Note that this can be a bit restrictive. For thread safety, exception support relies on thread-local variables (e.g., each thread is supposed to have an object of type
__cxa_eh_globals to hold thrown exceptions). If there are no thread-local variables, then the library falls back on a global static buffer. This is fine so long as we are dealing with just one thread, but if there are multiple threads and any of them can throw exceptions, then things might get messed up. If we set _GLIBCXX_HAVE_TLS to 1, then the library will still compile. However, in that case we will have to set up the thread-local storage correctly at runtime (which has a standard, architecture-dependent handling for ELF binaries).
And the fun doesn't stop there. In case we do add TLS support, any thread-local variable with a non-trivial destructor will need that destructor called when the thread exits. The compiler handles this by registering thread-local destructors with
__cxa_thread_atexit. In our freestanding world, the library implementation falls back on a single-threaded implementation, which can only lead to wonderful things once there are multiple threads. A possible way to deal with this might be to define _GLIBCXX_HAVE___CXA_THREAD_ATEXIT_IMPL as 1 in bits/c++config.h, and provide our own implementation of
__cxa_thread_atexit_impl (see atexit_thread.cc for reference). Or we can just avoid having non-trivial destructors for thread-locals.
There is an additional potential concern around exceptions. The ABI functions to allocate/deallocate memory when an exception is thrown (
__cxa_allocate_exception and
__cxa_deallocate_exception) use malloc/free by default. But if malloc fails, the allocation falls back on an emergency static global buffer, and access to this buffer is protected via a mutex. In our freestanding setup, the mutex implementation is trivial, so the buffer access is unprotected. So, in the event that malloc fails and multiple threads are throwing exceptions, there is a race condition. But, of course, malloc would never fail...

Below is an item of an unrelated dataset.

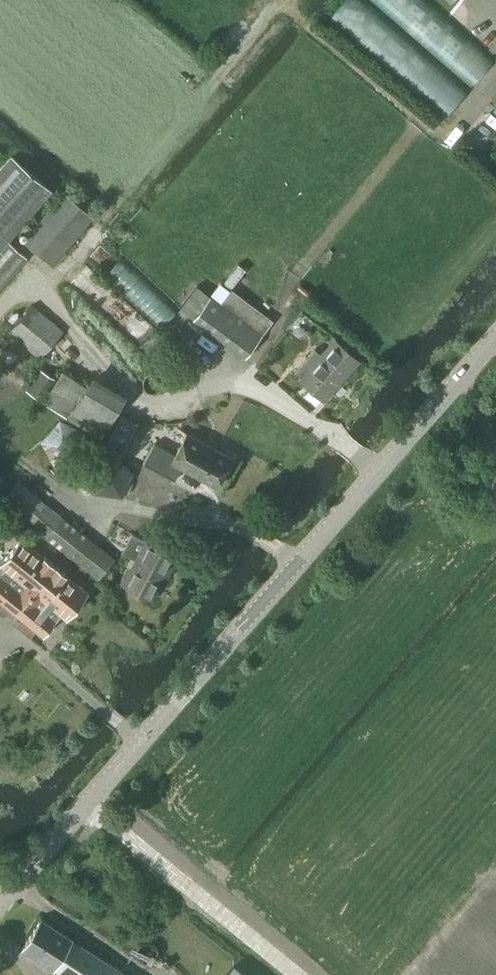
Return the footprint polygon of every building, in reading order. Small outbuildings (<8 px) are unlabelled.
[(466,140),(460,148),(469,156),(476,147),(466,140)] [(0,151),(0,288),(27,257),(8,240),(52,190),(11,154),(3,147),(0,151)] [(486,164),(491,159),(484,152),(479,157),(486,164)] [(50,264),(93,216),(65,191),(22,238),(50,264)] [(181,304),(179,307),(192,316),(191,318),(244,357),(271,320),(229,289),(219,303),(208,295),(196,285),(181,304)] [(39,358),(63,330),(33,304),(9,331),(39,358)] [(314,350),(294,373),(323,399),(358,360),(335,339),(321,356),(314,350)] [(39,368),(26,390),(41,399),(55,377),(39,368)] [(62,369),(42,401),(66,415),(99,436),(125,394),(91,373),(85,383),(62,369)] [(123,449),(138,421),(123,413),(108,441),(123,449)] [(58,417),(40,438),(53,463),(80,458),(82,444),(84,429),(58,417)] [(231,458),(186,433),(175,454),(154,442),(143,462),(174,479),(181,467),(215,486),(231,458)] [(113,455),(90,469),(96,494),(122,497),(133,473),(113,455)] [(0,480),(0,497),(3,499),(12,487),(1,478),(0,480)] [(97,578),(113,559),(17,482),(1,502),(72,559),(97,578)] [(53,565),(20,539),(0,564),(0,566),(4,569),(0,574),(0,613),(3,616),(9,608),(15,613),(53,565)] [(150,597),(173,557),(143,539),(120,580),(150,597)] [(53,565),(15,613),(20,617),(13,626),(27,638),(35,629),(42,635),(59,614),(65,618),(86,592),(53,565)] [(42,921),(24,949),(63,974),(125,974),(42,921)] [(233,964),(224,974),(246,974),(233,964)]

There is also another thing to be aware of. Local static variables are initialized the first time the code is executed, and the C++ standard requires this to be thread-safe. The ABI handles this by putting guards around the initialization (
__cxa_guard_acquire and
__cxa_guard_release) to ensure that it happens only once. Since our freestanding build does not have thread support, it falls back on a single threaded implementation. So, once again, there's a potential issue there, but it's relatively straightforward to avoid (either don't use local statics or ensure that the initialization runs before multiple threads are active).